You are also involved with the Modularz label run out of L.A.

A friend of mine who goes by the name Developer runs the label. We have worked together for many years now and we have thrown Modularz parties together. I am a founding member of Modularz.

What came first, the music or parties?

The whole concept was Adrian’s [Developer]. He asked me to be involved, I agreed and it started out as a party. We went ahead and held some parties in Los Angeles which were very small loft parties where anywhere from 150 to 200 people would show up. They had intimate settings with good sound. He then said he wanted to incorporate a label, this was around 2007. From there he evolved the Modularz sound and developed a label, that’s where things are at the moment. You will be seeing more material from me in the future on Modularz.

Does Modularz primarily focus on artists from the west coast?

I think there is a foundation of west coast artists but it will be branching out, there will be some more releases coming soon.

Promoters like Droid Behavior have helped shine a spot light on the Los Angeles scene. Has it always been there or are people just starting to take notice of it now?

I think it has always been around.

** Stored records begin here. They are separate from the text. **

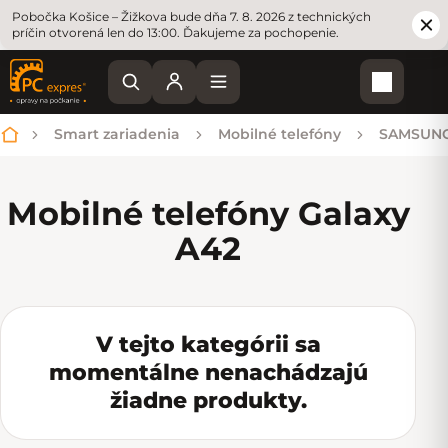
Pobočka Košice – Žižkova bude dňa 7. 8. 2026 z technických
príčin otvorená len do 13:00. Ďakujeme za pochopenie.
Nákupn
Smart zariadenia
Mobilné telefóny
SAMSUN
Domov
Mobilné telefóny Galaxy
A42
V tejto kategórii sa
momentálne nenachádzajú
žiadne produkty.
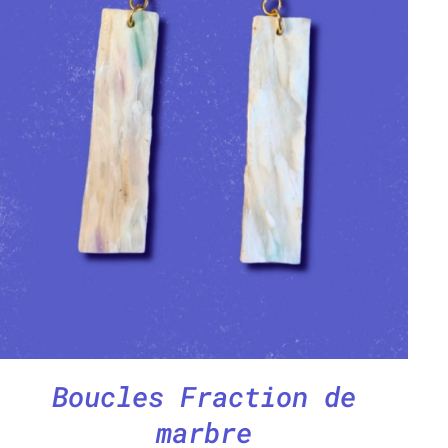
CHOIX DES OPTIONS
/
APERÇU
Boucles Fraction de
marbre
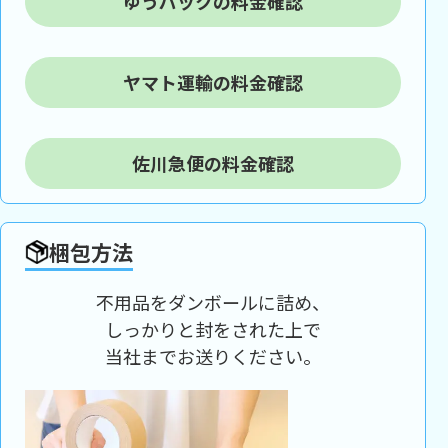
ゆうパックの料金確認
ヤマト運輸の料金確認
佐川急便の料金確認
梱包方法
不用品をダンボールに詰め、
しっかりと封をされた上で
当社までお送りください。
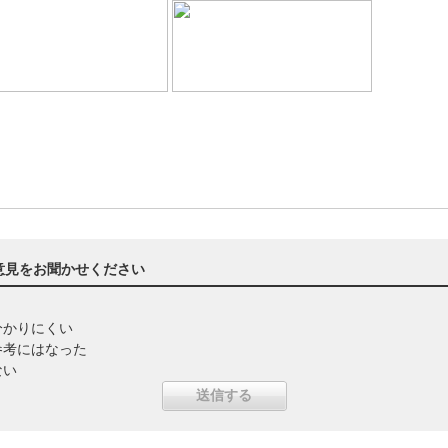
意見をお聞かせください
分かりにくい
参考にはなった
ない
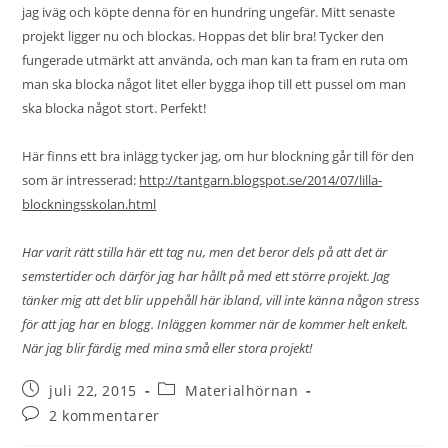
jag iväg och köpte denna för en hundring ungefär. Mitt senaste
projekt ligger nu och blockas. Hoppas det blir bra! Tycker den
fungerade utmärkt att använda, och man kan ta fram en ruta om
man ska blocka något litet eller bygga ihop till ett pussel om man
ska blocka något stort. Perfekt!
Här finns ett bra inlägg tycker jag, om hur blockning går till för den
som är intresserad:
http://tantgarn.blogspot.se/2014/07/lilla-
blockningsskolan.html
Har varit rätt stilla här ett tag nu, men det beror dels på att det är
semstertider och därför jag har hållt på med ett större projekt. Jag
tänker mig att det blir uppehåll här ibland, vill inte känna någon stress
för att jag har en blogg. Inläggen kommer när de kommer helt enkelt.
När jag blir färdig med mina små eller stora projekt!
juli 22, 2015
Materialhörnan
2 kommentarer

But I also think what has happened is there has been an increase in music production and I think that has broadened the spotlight. I also think the techno events that are happening out here have also been top notch. The top European techno producers are all flying out here to play, so it was just a matter of time before the production out here got a proper platform.

You also talk of techno being funky.

That is something that I have always had as a part of my music and sound. I always incorporated funk and rhythm into the machine. I think that is a very important element to techno music. Just ask Derrick May.

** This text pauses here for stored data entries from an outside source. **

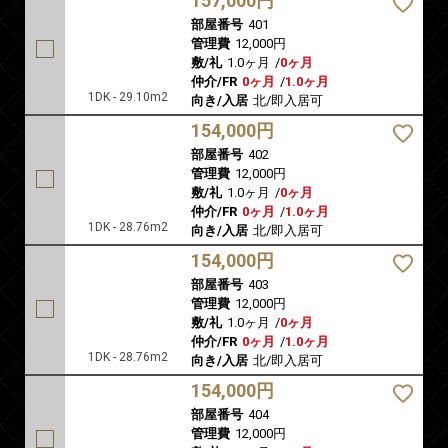
157,000円
部屋番号
401
管理費
12,000円
敷/礼
1.0ヶ月
/
0ヶ月
仲介/FR
0ヶ月
/
1.0ヶ月
1DK - 29.10m2
向き/入居
北/即入居可
154,000円
部屋番号
402
管理費
12,000円
敷/礼
1.0ヶ月
/
0ヶ月
仲介/FR
0ヶ月
/
1.0ヶ月
1DK - 28.76m2
向き/入居
北/即入居可
154,000円
部屋番号
403
管理費
12,000円
敷/礼
1.0ヶ月
/
0ヶ月
仲介/FR
0ヶ月
/
1.0ヶ月
1DK - 28.76m2
向き/入居
北/即入居可
154,000円
部屋番号
404
管理費
12,000円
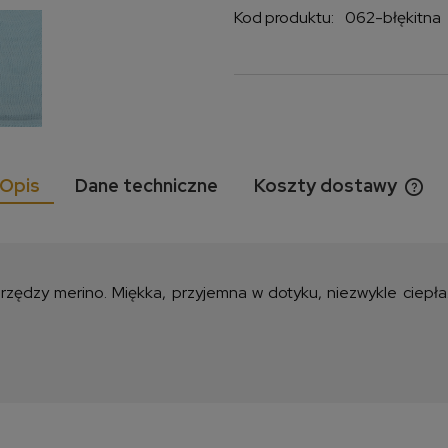
Kod produktu:
062-błękitna
Opis
Dane techniczne
Koszty dostawy
Cen
kos
zędzy merino. Miękka, przyjemna w dotyku, niezwykle ciepła. 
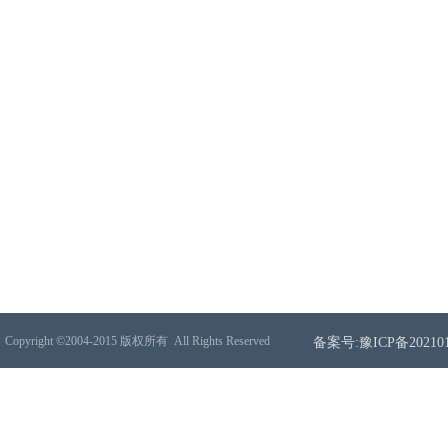
Copyright ©2004-2015 版权所有
All Rights Reserved
备案号:豫ICP备202101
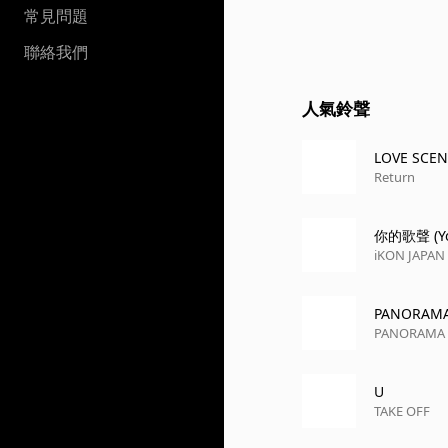
常見問題
聯絡我們
人氣鈴聲
LOVE SCE
Return
你的歌聲 (You
iKON JAPAN 
PANORAM
PANORAMA
U
TAKE OFF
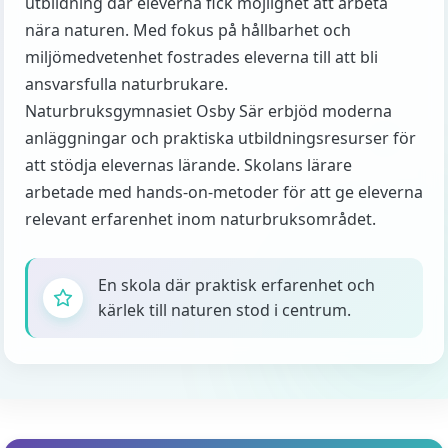
utbildning där eleverna fick möjlighet att arbeta
nära naturen. Med fokus på hållbarhet och
miljömedvetenhet fostrades eleverna till att bli
ansvarsfulla naturbrukare.
Naturbruksgymnasiet Osby Sär erbjöd moderna
anläggningar och praktiska utbildningsresurser för
att stödja elevernas lärande. Skolans lärare
arbetade med hands-on-metoder för att ge eleverna
relevant erfarenhet inom naturbruksområdet.
En skola där praktisk erfarenhet och
kärlek till naturen stod i centrum.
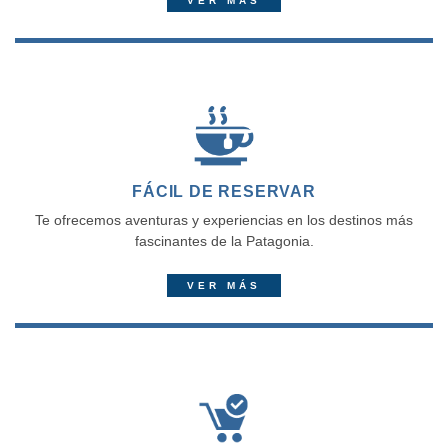
VER MÁS
FÁCIL DE RESERVAR
Te ofrecemos aventuras y experiencias en los destinos más
fascinantes de la Patagonia.
VER MÁS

You’re a long time player in the techno game. Who’s productions have you consistently enjoyed over the years and who’s productions of late are your particularly enjoying.

I have always enjoyed Jeff Mills, Regis, Luke Slater and James Ruskin. In terms of new artists I really like Northern Structures, AnD a lot of what is happening on Token records as well as over at Hardwax with guys like Henning Baer. In terms of the American stuff I’ve been enjoying James Johnson, Silent Servant, Truncate, and Brooks Mosher who recently released a 12” on Dolly.

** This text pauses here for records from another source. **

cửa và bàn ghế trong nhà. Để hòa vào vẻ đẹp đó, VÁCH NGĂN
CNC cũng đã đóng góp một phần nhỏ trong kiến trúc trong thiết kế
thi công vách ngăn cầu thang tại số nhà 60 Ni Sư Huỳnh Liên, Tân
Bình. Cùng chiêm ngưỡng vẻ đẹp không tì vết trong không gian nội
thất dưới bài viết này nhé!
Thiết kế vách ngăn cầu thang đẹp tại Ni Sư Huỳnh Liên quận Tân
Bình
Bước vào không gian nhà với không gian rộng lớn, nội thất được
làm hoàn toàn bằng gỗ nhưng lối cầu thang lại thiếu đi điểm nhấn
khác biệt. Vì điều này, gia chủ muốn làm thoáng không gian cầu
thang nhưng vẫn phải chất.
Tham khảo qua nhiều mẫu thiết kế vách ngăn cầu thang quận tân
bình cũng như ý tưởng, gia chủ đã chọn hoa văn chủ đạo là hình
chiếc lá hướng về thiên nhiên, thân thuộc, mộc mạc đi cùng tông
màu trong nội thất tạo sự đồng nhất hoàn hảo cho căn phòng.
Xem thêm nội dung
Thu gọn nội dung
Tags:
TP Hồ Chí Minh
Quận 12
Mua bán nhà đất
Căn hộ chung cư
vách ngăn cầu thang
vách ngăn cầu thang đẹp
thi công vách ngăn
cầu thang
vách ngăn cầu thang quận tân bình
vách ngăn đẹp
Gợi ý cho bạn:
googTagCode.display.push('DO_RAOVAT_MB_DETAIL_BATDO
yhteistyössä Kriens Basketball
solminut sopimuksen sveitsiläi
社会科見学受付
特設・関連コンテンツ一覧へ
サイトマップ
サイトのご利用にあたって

What is your relationship like with Henning Baer?

We have some similar philosophies and taste in music. I really enjoy some of the things he was working on and we were able to connect and write some music together. I’m really happy about that, he has a really nice 12” on Sonic Groove.

Your sound is quite affiliated with Europe, more so than any other Detroit or Chicago artist. Why do you think that is?

I think it is based on several reasons. A lot of it has to do with the style I make and the influences its had on me. I think it also it has a lot to do with how I got my start. I put out my first record on a Dutch label so I was immediately embraced by the European market. From there I was able to work and collaborate with European artists more frequently. No disrespect to any American producers at all, I have a lot of respect and love for all of them, but I was able to get my start and foot in the door in Europe.

Whats coming up for Fanon Flowers?

I don’t like to give away a lot but I can tell you this. There is a new Mechanisms 12” coming soon that will have four remixes by Oscar Mulero, Henning Baer, Subjected, and myself. I also have some other projects coming up with Henning, I’m not sure at the moment what label it will be released on under what alias and I have a remix coming out soon with Ancient Methods for a Spanish label called Ballistic Records which I’m really excited about. That’s all I’m going to say for now because the ink is not dry yet on the rest. Let’s just say there is going to be some increased output from Fanon Flowers.

What is your favourite tea?

Green tea. I like the light refreshing taste.